__RECORDED DATA__
>> Begin

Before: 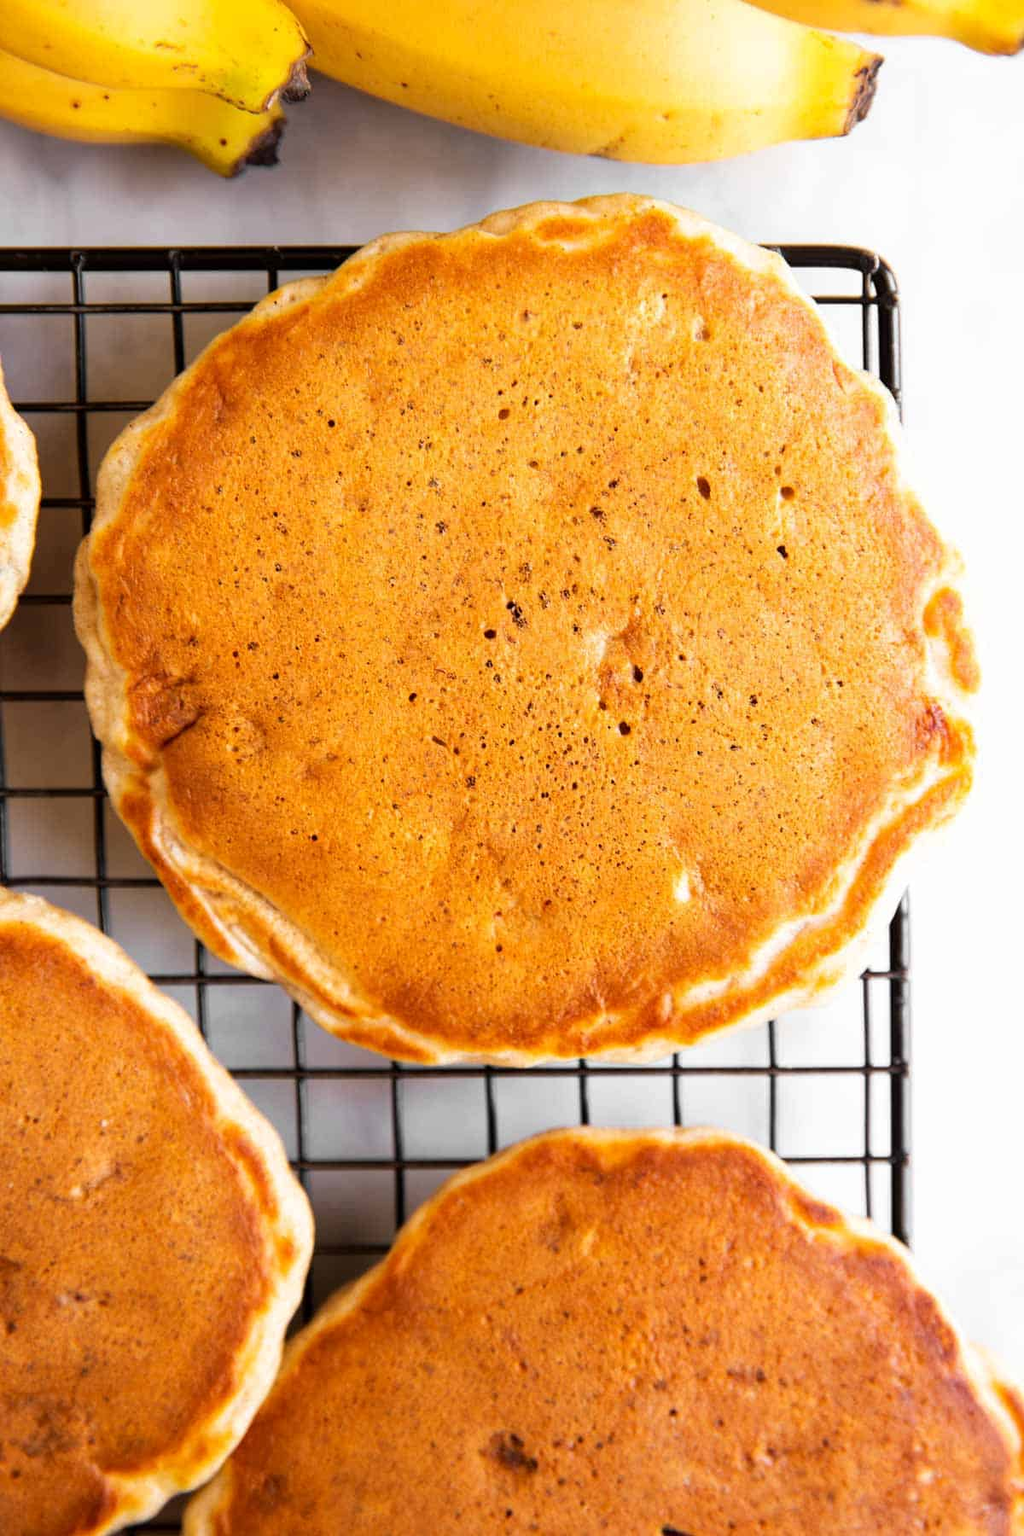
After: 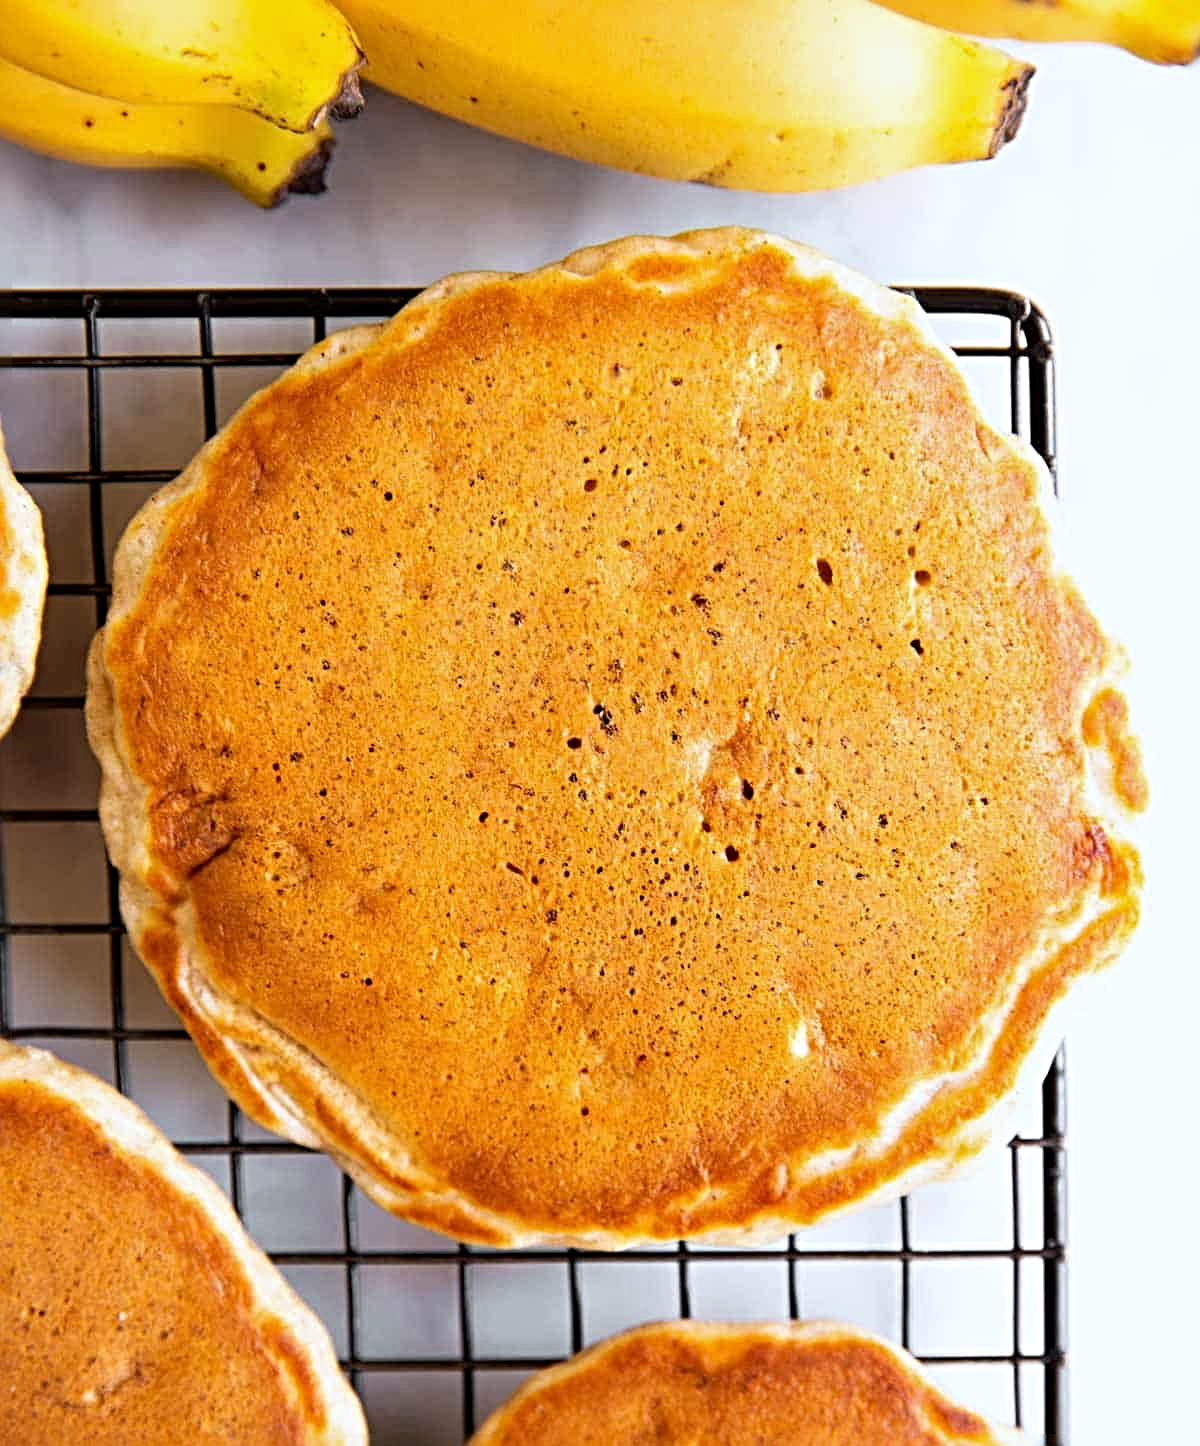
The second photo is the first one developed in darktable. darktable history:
tone equalizer: on, module defaults
white balance: red 0.967, blue 1.049
sharpen: radius 4.883
crop: bottom 19.644%
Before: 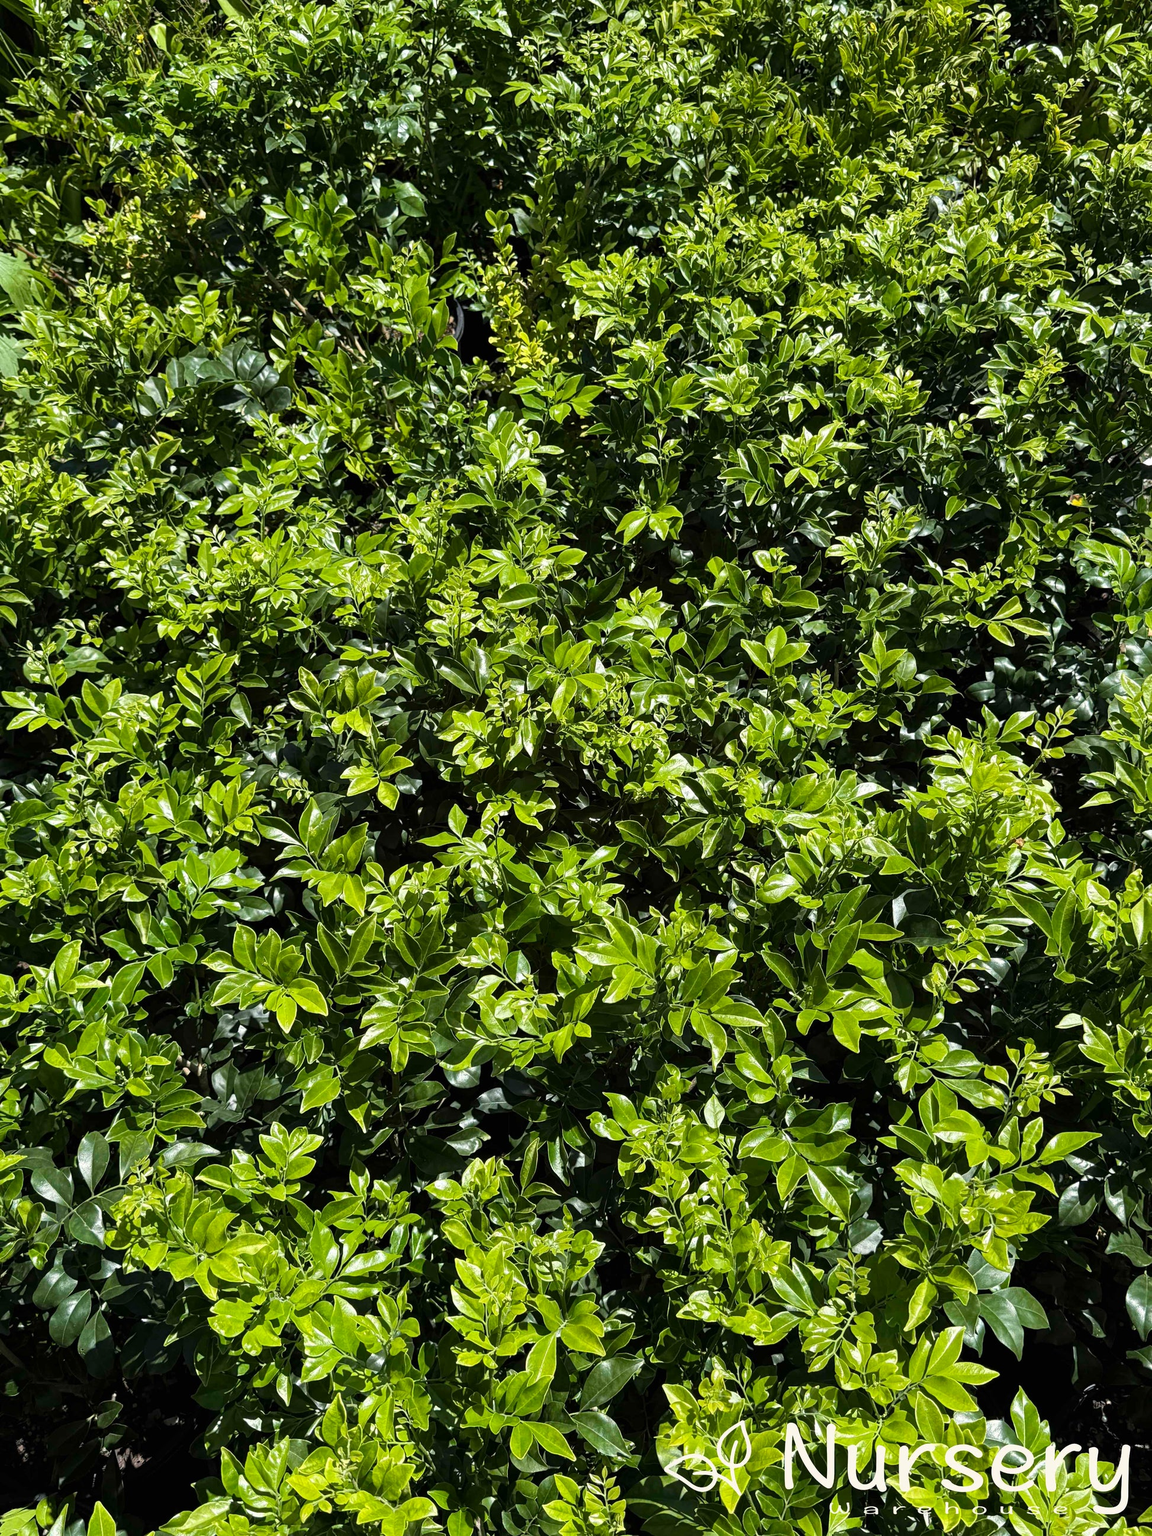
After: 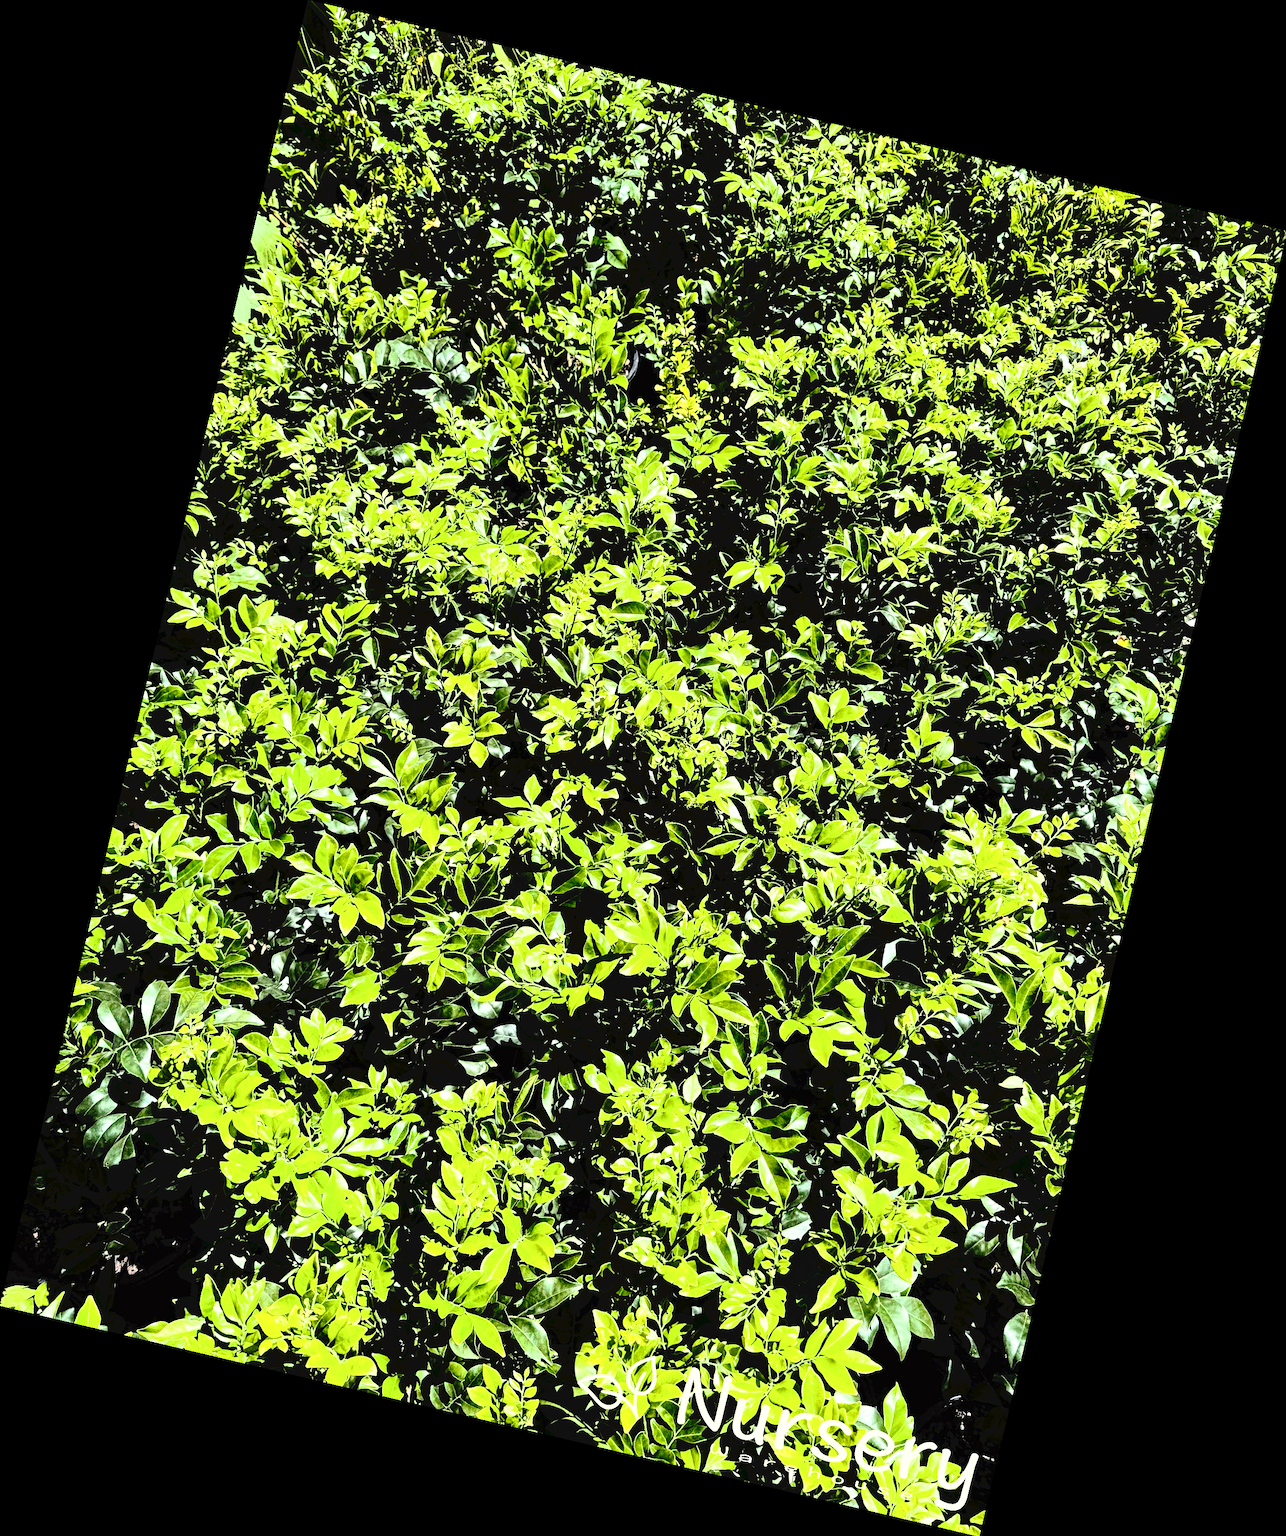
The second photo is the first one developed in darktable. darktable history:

>> End

__JOB__
Quote the text of every entry above verbatim, leaving out the pictures.

__RESPONSE TO THIS EXERCISE__
Before: 
After: 
The second photo is the first one developed in darktable. darktable history:
tone equalizer: on, module defaults
white balance: red 0.967, blue 1.049
sharpen: radius 4.883
crop: bottom 19.644%
Before: 
After: 
The second photo is the first one developed in darktable. darktable history:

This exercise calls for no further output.